I Smell Bad Data: Mexico City Ranked 5th Dirtiest City

The “Mercer Human Resource Consulting’s 2007 Health and Sanitation Rankings” put Mexico City 5th on their list of the world’s dirtiest cities.

This might be a fair ranking among giant mega-cities (as in the world’s top 20 most populated cities). But as I flipped through the slideshow on Forbes.com, and read the facts/figures of the other cities, I’ve grown extremely skeptical of this ranking, and suspect that if I traveled to any of the other cities on this list, I’d see conditions far worse than here in Mexico City.

Take Luanda, Angola: A “portion of the population lives in settlements called musseques built on hardened waste.”

Or Niamey, Niger: “Niamey is a cesspool of pollution and waste. In a country with a total population just under 14 million, the healthy life expectancy at birth is 35 for males and 36 for females, thanks in part to poor sanitation and drinkable water. About one in four children raised here will die before age 5, the World Health Organization says.”

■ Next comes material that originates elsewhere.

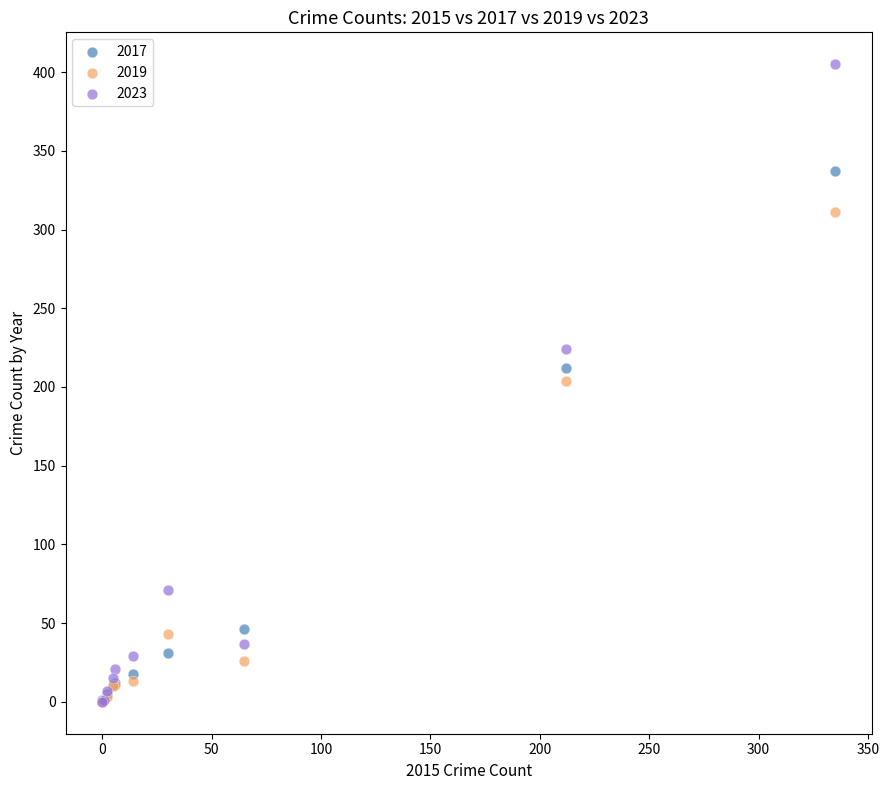

In the 2019 series, what Y value is closest to 155?

204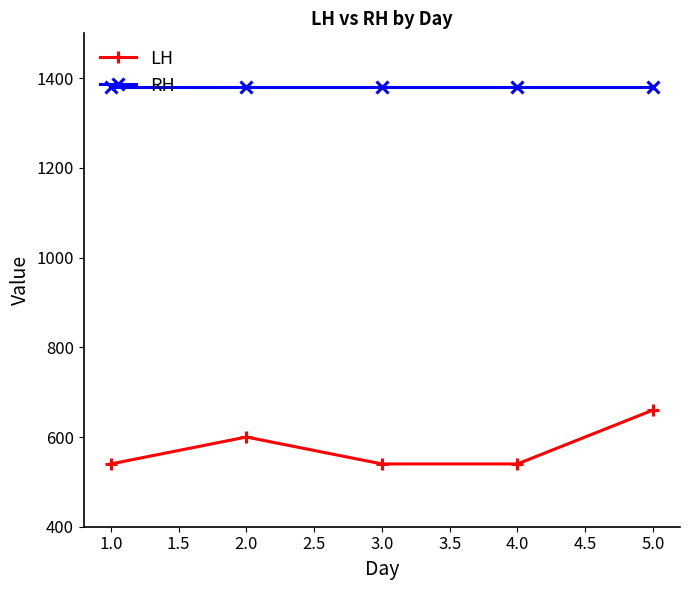

How many lines are shown in the chart?

2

And Baghdad, Iraq: “Fatal outbreaks of cholera struck several provinces of the country, including Baghdad from August 2007 to December 2007.”

About Mexico City, Forbes says: “Mexico City, Mexico, ranks No. 5 on this year’s list. Residents can thank industrial and automobile emissions for air quality so bad that city ozone levels fail to meet World Health Organization standards an estimated 300 days of the year. But things could be worse.

“Mexico City has actually seen great improvement recently in terms of air pollution,” says Dave Calkins, founder of the Sierra Nevada Air Quality Group and former chief of the Air Planning Branch of the U.S. Environmental Protection Agency in San Francisco. “So much so that the government actually has to campaign to let everyone know that pollution is still a problem.”

I agree. The blue skies here are deceiving since they don’t scream ozone alert, but when I moved here, I expected far worse air. In New York, I was already acquainted with layers of black soot on my windowsills — and in my lungs. You’d think if things were so god-awful as to be the 5th dirtiest city in the word we’d all be keeling over before middle-age. But no: The life expectancy in New York is 77, in Mexico City it’s 70. By comparison, in “cesspool” Niamey, it’s 35.5.

But what is Niamey’s ranking? 21!

One thought on “I Smell Bad Data: Mexico City Ranked 5th Dirtiest City

  1. Guy Courchesne says:

    Forbes is definitely incorrect in placing Mexico City 5th, and in the stat that there were 300 days in 2007 (or 2006 for that matter) that Mexico City failed WHO standards. Their data must be coming from the late 90’s.

    One can see the actual data, current and historical at http://www.sma.df.gob.mx/simat/

    I’ve been living in Mexico City since 2000. When I arrived, I noticed the bad air quality. But, the city has put in many programs to reduce 6 categories of pollution and has largely succeeded in most of the categories. Ozone and PM10 can still be a problem, but it doesn’t rise above WHO ‘bad’ standards more than 2 or 3 days a year, usually in winter when thermal inversion can provoke the problem. 2 or 3 days is hardly 300!